Mordu na 45 dzieciach żydowskich Niemcy dokonali niecały rok po zagładzie getta kieleckiego, kiedy w trzy dni sierpniowe w 1942 roku Niemcy wywieźli do obozu śmierci w Treblince i tam zamordowali ponad 22 tysięcy Żydów.
W Kielcach pozostało około 1 500 Żydów w obozach pracy. 23 maja 1943 roku Niemcy zastrzelili na cmentarzu żydowskim 45 dzieci, uznając je za niezdolne do pracy.

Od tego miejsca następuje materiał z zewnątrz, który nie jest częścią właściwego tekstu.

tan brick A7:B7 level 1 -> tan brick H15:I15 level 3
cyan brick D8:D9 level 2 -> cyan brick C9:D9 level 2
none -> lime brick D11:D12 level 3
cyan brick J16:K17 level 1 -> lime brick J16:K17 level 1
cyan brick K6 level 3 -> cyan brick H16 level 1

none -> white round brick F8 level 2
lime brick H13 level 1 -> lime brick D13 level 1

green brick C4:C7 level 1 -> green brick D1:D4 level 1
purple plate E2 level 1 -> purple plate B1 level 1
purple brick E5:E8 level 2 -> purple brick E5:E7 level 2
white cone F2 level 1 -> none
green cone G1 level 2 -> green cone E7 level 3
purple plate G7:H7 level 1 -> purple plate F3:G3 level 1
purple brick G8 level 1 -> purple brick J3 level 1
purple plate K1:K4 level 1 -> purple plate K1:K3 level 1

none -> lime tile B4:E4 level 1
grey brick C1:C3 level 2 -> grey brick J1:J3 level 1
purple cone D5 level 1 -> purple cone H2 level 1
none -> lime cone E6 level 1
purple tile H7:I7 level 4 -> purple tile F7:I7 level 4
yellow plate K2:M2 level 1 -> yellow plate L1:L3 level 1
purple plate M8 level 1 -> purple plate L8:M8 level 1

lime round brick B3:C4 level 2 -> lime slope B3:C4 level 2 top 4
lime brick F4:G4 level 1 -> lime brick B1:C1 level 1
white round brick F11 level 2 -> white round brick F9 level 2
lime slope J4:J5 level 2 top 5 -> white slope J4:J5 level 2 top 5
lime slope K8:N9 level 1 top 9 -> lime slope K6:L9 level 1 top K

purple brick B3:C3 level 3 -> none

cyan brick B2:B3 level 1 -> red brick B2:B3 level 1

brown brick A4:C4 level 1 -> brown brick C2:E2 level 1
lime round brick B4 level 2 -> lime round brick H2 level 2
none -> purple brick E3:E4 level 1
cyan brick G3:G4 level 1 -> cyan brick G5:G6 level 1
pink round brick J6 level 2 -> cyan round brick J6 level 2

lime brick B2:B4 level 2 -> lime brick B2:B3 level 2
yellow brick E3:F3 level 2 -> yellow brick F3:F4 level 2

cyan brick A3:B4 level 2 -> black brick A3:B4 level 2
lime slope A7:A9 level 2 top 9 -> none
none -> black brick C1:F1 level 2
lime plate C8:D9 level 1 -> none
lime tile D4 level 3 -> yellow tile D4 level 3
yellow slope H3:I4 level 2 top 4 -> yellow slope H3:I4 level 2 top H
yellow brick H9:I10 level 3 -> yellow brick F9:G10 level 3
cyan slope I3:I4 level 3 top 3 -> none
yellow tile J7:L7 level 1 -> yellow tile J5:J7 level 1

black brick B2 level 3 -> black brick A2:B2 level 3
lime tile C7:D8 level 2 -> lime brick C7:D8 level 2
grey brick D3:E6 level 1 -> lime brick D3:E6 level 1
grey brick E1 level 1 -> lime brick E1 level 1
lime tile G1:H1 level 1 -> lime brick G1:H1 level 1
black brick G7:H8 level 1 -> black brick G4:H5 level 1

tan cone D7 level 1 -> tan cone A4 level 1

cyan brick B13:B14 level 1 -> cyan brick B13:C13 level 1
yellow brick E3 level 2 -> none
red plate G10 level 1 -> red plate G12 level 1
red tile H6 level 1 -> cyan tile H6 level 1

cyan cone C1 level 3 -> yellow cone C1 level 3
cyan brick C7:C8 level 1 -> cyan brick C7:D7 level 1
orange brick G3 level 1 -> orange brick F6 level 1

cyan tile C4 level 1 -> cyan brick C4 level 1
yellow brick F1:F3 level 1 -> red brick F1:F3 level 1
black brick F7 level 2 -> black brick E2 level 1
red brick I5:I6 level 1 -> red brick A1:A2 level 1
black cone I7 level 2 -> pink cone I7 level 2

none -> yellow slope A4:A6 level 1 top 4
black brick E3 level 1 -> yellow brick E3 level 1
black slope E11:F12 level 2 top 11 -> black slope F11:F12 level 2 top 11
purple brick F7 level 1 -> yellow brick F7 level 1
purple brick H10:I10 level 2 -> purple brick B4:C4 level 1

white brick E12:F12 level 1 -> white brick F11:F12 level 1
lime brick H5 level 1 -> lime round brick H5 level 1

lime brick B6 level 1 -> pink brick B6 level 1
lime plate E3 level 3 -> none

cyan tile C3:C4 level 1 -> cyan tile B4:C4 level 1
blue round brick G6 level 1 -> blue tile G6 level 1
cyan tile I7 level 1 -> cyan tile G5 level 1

Świadectwo Thomasa Buergenthala:
"Zaczęło się o świcie. Niemcy wjechali na teren obozu, kazali wszystkim wyjść na ulicę i popędzili nas w kierunku pustego placu w środku obozu. Tam polecono nam ustawić się w dwie szerokie kolumny po dwanaście osób w szeregu, oddzielone od siebie pięciometrowym przejściem. Żołnierze przechadzali się nim w tę i z powrotem, wypatrując dzieci, które siłą odbierali rodzicom... Często pytam się, dlaczego właśnie ja ocalałem? Dlaczego nie inni. Nie wiem. Można to nazwać szczęściem".
Historię swojego życia opisał w książce pt. "Dziecko szczęścia".